The sexual revolution was nothing like the ‘fulfilling love and sex between equal partners’ which the free love feminists had imagined, however. The cultural transformations involved in the sexual revolution were primarily led by men, and largely reproduced the unequal relations of power between men and women while celebrating a normative promiscuity which, feminist critics suggested, benefited men more than women. Works such as Sheila Jeffreys’s Anticlimax: A Feminist Perspective on the Sexual Revolution, published in 1990, argued that, in retrospect, the revolution was less an increase in sexual freedom for women than the fulfilment of male fantasies about female availability. The rhetoric of sexual liberation legitimized male control of women’s
sexuality and made it impossible to ‘say no’ to sexual advances, they claimed. As feminist author Beatrix Campbell put it in 1980:
… the permissive era had some pay-off for women in so far as it opened up political-sexual-space. It permitted sex for women too. What it did not do was defend women against the differential effects of permissiveness on men and women… It was about the affirmation of young men’s sexuality and promiscuity; (…) The very affirmation of sexuality was a celebration of masculine sexuality.
Nor was the sexual revolution quite what Marxist liberation theorists had pictured. Far from the subversion of capitalism by the free reign of the pleasure principle which Marcuse and Reich had hoped for, the lifting of obscenity and other morality laws that resulted from the relaxation of moral controls over sexuality opened the floodgates to the commodification of sex at a previously unprecedented scale.
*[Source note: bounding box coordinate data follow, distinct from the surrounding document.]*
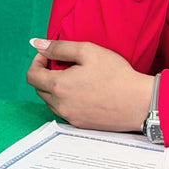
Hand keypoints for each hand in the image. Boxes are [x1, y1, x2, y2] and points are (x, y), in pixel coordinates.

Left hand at [26, 39, 153, 131]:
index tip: (49, 54)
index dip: (37, 61)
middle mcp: (60, 105)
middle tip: (63, 64)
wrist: (137, 102)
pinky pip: (64, 111)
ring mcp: (69, 117)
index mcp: (58, 86)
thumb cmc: (115, 74)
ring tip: (74, 77)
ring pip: (50, 102)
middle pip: (39, 89)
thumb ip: (60, 47)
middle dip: (45, 74)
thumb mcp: (88, 51)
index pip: (32, 76)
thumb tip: (36, 44)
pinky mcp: (80, 125)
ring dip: (54, 88)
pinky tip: (83, 91)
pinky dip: (66, 100)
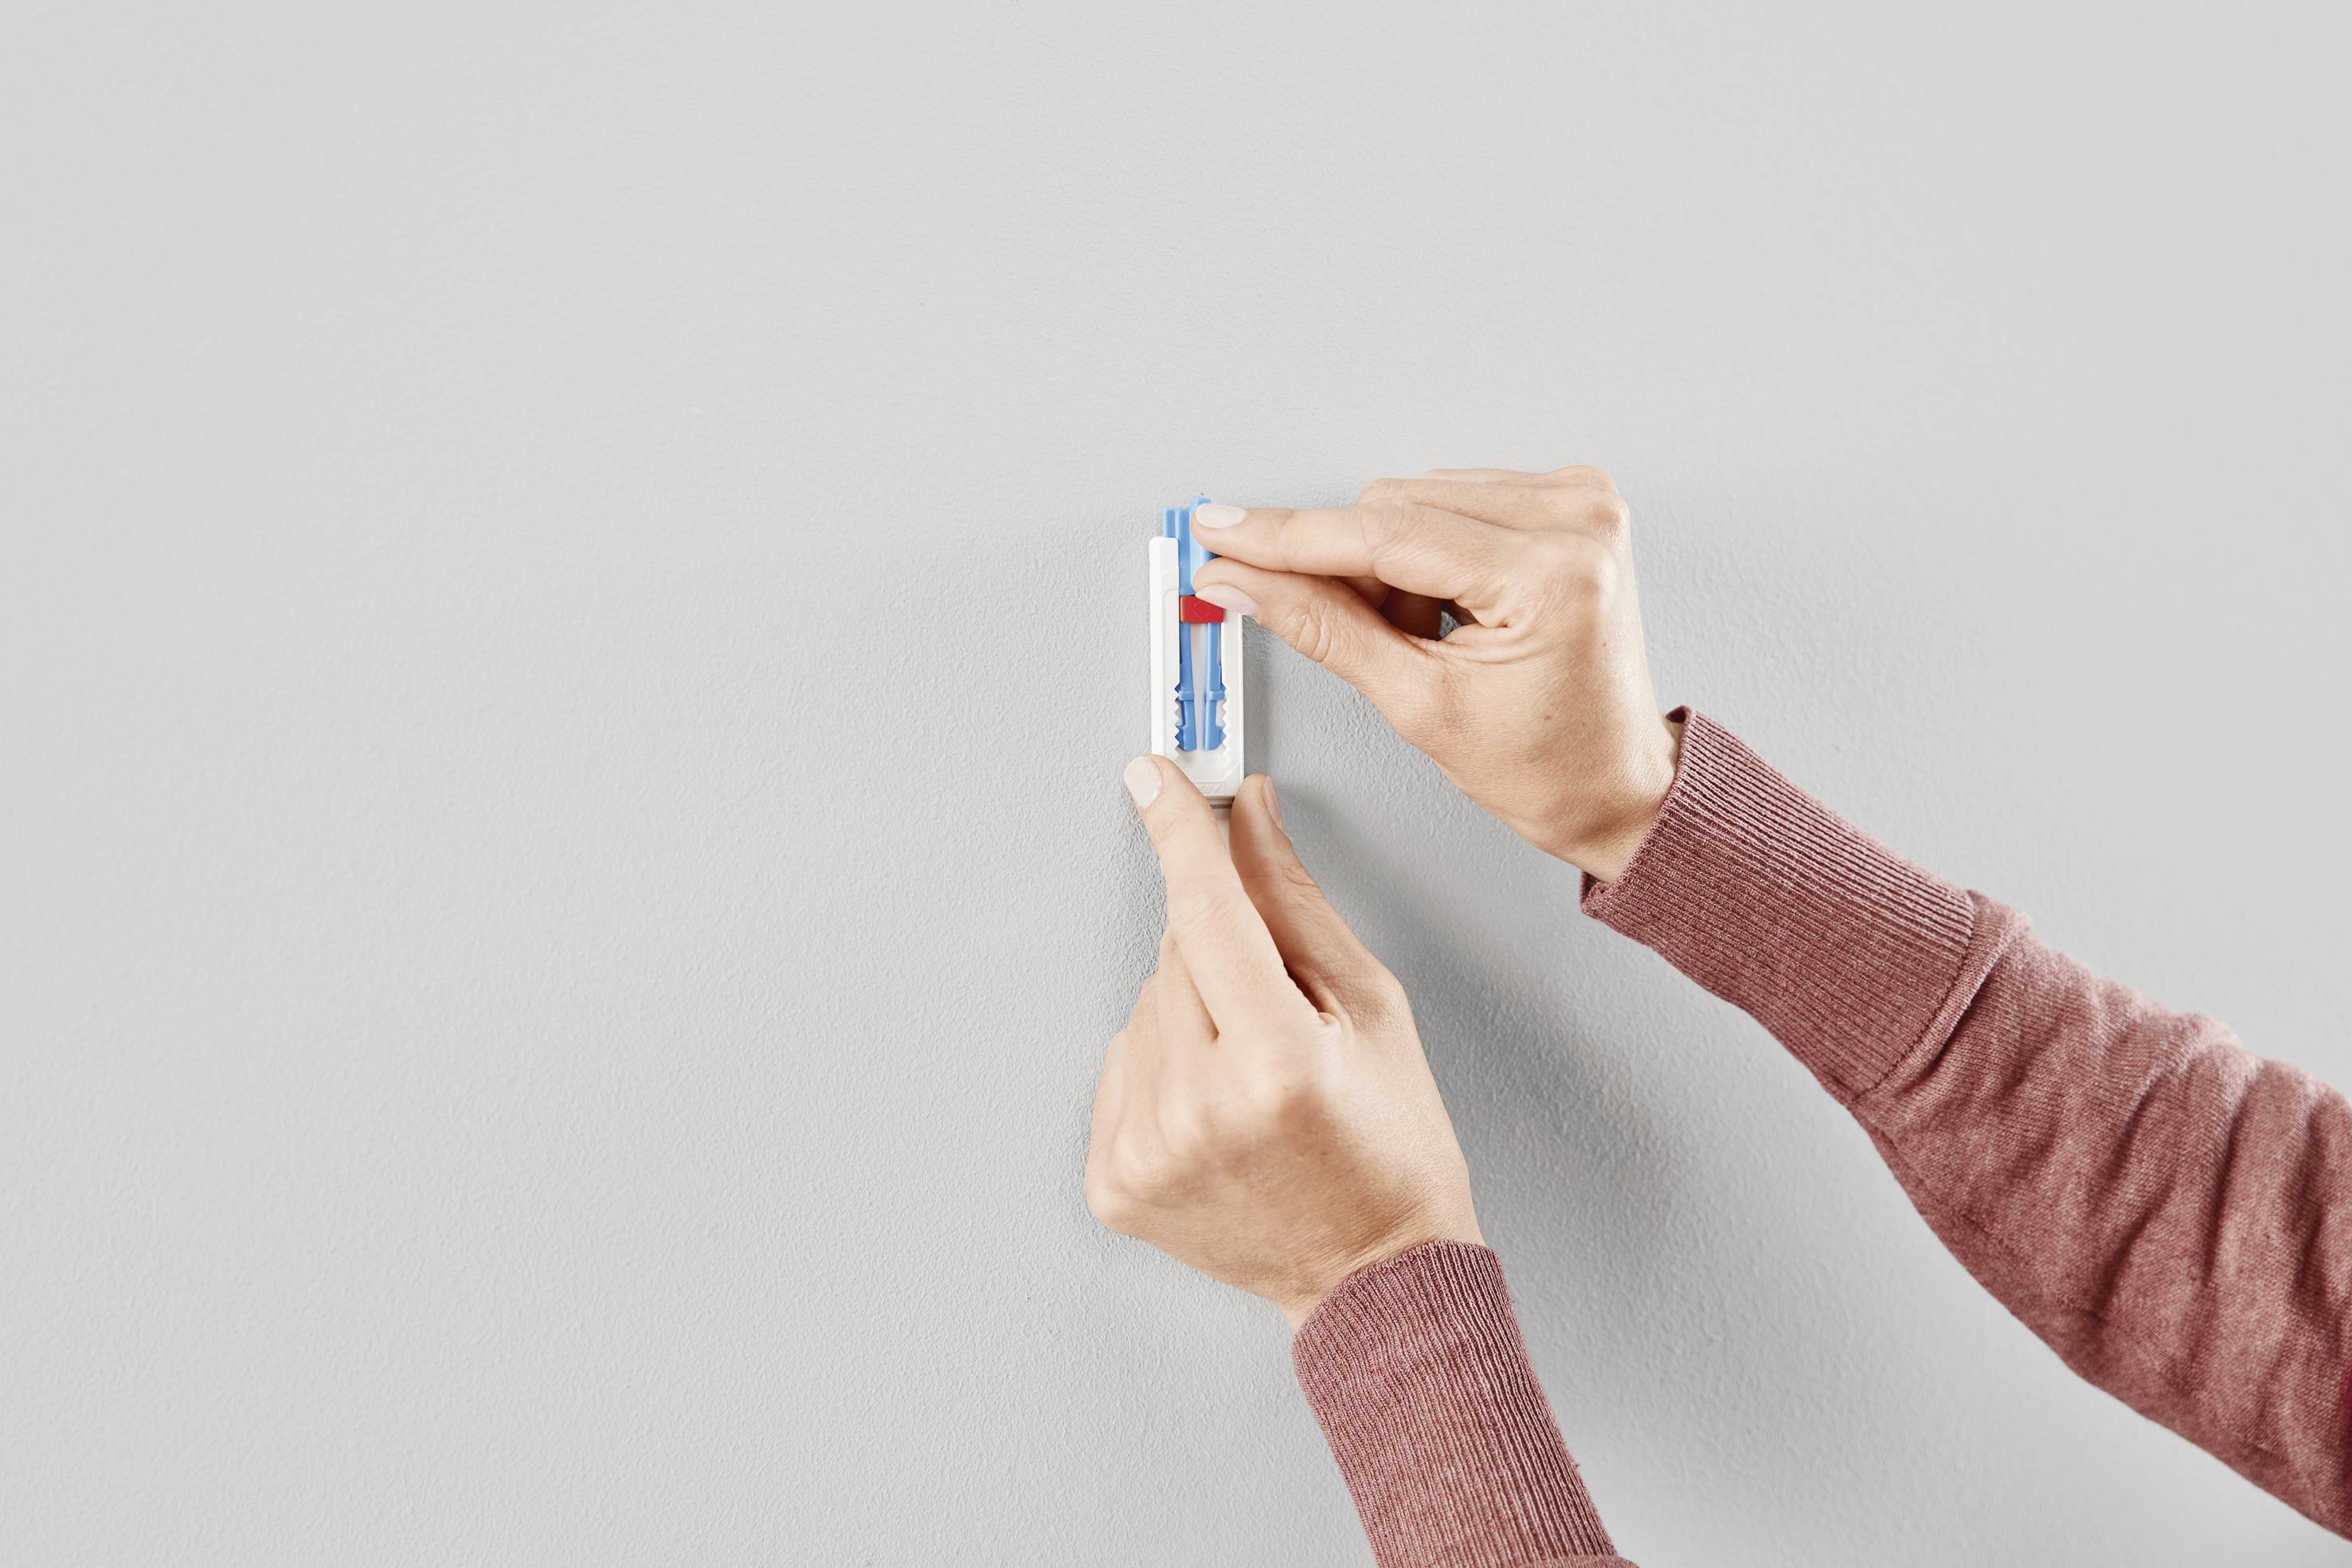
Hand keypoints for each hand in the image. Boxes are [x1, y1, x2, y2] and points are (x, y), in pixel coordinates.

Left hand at [1085, 759, 1480, 1326]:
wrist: (1374, 1278)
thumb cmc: (1392, 1147)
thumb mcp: (1371, 1008)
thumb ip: (1294, 902)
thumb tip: (1246, 815)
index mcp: (1275, 1062)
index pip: (1207, 908)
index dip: (1180, 832)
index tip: (1155, 777)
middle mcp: (1198, 1109)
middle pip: (1175, 953)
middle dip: (1223, 956)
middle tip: (1281, 1015)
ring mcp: (1146, 1153)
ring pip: (1142, 1007)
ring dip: (1191, 1016)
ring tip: (1252, 1077)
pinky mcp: (1113, 1183)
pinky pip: (1118, 1068)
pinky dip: (1161, 1069)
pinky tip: (1215, 1110)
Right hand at [1187, 467, 1678, 880]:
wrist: (1618, 781)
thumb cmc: (1546, 765)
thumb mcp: (1417, 705)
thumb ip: (1321, 627)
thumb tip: (1242, 580)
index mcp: (1549, 575)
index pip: (1383, 533)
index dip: (1287, 537)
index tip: (1220, 532)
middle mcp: (1575, 520)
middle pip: (1395, 506)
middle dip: (1350, 569)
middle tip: (1362, 639)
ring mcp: (1579, 502)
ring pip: (1416, 501)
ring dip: (1391, 564)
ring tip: (1426, 635)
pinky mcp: (1571, 500)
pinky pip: (1455, 501)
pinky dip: (1428, 552)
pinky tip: (1448, 606)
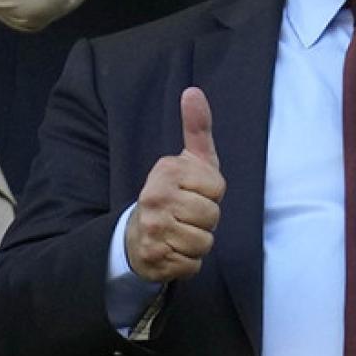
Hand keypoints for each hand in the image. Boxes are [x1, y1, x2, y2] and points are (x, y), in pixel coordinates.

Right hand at [124, 88, 224, 283]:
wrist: (138, 235)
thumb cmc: (174, 194)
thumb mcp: (189, 160)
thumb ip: (196, 127)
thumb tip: (193, 91)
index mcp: (165, 171)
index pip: (217, 189)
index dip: (212, 194)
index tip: (194, 192)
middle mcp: (154, 198)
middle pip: (212, 217)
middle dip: (205, 220)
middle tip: (186, 215)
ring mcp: (152, 229)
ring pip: (204, 242)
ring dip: (198, 242)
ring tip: (180, 232)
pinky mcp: (153, 257)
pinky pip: (193, 264)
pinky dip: (188, 262)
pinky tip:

The national and international sex industry dramatically expanded, and it became a major player in the capitalist global economy. Whereas The Joy ofSex had predicted that sexual freedom would render prostitution unnecessary, since women would now be willing to meet all male sexual needs for free, commercial sex in reality greatly increased — as did pornography. Both prostitution and pornography consequently rapidly returned to the agenda of the women’s movement.